Баклавский сжал губы. Он не любил высокопарных заверений в преданности, необдуманных клятв, пустопорожних обещаний. Тани Па очень хорошо научила его жить одним-единственным днем – нити судьбы так легко выскальзывают из рук…
Савиш с видом соболезнующего родственника примостился в гостевом кресле. Вдруг хлопнул себя по лбу.
– Со всей этой кутерьмой, Ежи, я забыл самое главное.
Выудил из нагрудного кармана маленький желтоватый конверт и положил его перед Баклавским.
– Что это?
– Я же еще и из-за этого приехал. Утром мимо прошла черная лодка. Морячок принес, сказал, тебе в руки. Я думаю, ответ от нее.
Баклавский почувствовал, как сердце забилось сильнее. Другой так взволновался бы, открывая любовное послание. Но господина старшего инспектора в этот момент интересовали совсем другие вещи.

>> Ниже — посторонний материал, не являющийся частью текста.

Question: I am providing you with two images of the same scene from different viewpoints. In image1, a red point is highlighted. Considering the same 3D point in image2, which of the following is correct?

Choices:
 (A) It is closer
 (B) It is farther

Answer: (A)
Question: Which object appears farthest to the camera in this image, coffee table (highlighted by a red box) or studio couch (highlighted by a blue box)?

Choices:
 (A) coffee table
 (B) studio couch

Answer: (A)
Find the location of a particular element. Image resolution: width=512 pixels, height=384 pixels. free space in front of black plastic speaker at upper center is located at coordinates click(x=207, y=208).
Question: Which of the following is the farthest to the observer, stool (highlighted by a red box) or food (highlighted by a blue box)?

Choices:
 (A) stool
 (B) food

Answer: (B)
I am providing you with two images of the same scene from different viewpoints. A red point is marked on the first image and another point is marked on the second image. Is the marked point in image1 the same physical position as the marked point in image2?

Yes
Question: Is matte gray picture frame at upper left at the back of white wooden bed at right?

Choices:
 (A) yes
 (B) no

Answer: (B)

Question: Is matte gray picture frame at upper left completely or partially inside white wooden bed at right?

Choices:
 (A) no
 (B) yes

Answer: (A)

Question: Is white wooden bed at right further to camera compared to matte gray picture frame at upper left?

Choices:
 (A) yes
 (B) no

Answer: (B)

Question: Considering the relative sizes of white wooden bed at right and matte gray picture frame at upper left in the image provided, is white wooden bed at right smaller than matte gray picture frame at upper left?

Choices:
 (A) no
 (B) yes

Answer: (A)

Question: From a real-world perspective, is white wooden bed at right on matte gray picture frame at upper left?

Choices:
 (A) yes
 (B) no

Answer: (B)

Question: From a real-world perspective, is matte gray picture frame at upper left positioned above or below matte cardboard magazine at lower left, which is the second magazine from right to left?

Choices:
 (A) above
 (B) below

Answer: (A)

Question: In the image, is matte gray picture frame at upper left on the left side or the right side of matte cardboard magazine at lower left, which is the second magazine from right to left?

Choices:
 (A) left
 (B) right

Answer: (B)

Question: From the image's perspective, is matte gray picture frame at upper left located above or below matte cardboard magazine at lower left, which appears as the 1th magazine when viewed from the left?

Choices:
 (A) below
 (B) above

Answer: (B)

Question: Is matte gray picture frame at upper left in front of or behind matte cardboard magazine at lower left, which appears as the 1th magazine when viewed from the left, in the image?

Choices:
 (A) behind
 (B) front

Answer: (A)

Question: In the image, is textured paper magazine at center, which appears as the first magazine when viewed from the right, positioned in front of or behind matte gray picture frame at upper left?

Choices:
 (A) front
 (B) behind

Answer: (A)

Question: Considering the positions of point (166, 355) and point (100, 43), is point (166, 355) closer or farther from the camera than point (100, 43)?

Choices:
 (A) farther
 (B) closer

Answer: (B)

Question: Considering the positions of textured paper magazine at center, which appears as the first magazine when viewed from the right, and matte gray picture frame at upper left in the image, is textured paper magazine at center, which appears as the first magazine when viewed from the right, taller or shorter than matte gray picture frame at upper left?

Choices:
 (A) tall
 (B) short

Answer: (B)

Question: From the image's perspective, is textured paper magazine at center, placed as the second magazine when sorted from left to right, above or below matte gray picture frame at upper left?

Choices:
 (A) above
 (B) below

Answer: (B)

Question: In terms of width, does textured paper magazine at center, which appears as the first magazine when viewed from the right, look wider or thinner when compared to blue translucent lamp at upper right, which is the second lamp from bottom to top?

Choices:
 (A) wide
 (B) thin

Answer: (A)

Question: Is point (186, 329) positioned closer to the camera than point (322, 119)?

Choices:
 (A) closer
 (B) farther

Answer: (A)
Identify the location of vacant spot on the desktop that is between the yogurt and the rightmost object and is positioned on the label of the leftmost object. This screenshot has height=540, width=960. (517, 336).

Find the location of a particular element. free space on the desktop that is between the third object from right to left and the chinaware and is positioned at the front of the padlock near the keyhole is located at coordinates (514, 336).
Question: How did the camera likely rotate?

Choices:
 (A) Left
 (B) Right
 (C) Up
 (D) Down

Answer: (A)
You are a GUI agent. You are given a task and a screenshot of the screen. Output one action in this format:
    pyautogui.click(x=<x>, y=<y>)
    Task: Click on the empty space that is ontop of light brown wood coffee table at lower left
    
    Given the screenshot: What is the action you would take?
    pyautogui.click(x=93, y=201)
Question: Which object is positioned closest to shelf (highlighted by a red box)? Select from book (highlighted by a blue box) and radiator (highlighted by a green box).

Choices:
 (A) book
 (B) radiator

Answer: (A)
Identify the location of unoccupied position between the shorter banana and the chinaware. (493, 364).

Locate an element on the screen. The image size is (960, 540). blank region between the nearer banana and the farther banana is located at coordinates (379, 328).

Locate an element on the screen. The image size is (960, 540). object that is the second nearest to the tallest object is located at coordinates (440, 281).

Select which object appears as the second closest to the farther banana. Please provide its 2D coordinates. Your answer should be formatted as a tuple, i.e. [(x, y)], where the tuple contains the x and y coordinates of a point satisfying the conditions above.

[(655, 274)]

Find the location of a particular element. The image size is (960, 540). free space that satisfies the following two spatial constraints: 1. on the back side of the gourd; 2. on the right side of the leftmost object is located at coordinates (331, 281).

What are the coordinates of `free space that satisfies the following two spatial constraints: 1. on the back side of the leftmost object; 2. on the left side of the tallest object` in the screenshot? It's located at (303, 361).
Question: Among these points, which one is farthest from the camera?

Который год ему не удавалось найти контакт, заключить подобие договора с плетельщицами. Добрая треть Стаббовых пристаней, вся северная сторона залива, находилась под контролем этого загадочного клана. Плетельщицы обладали серьезным влиянием в том числе и в криминальном мире. И Гибкий Шульц, и Дядюшка Кноб Хун не могли игнорировать интересы Белой Хильды, слепой старухи, главы клана. Очень немногие могли похвастаться тем, что видели ее воочию, да и половине из этих немногих веры не было никакой.
Баклавский надорвал конверт и взял из бювара костяной газетный нож. Аккуратно разрезал плотную дорогую бумагу и извлек на свет… театральный билет. Савиш с любопытством нагнулся над столом:
– «Коральдиньо» в «Ла Гвардиа». Второй ярус, западная ложа, первый ряд. Неплохо, неплохо! Когда последний раз изволили посещать спектакли, господин инспектор?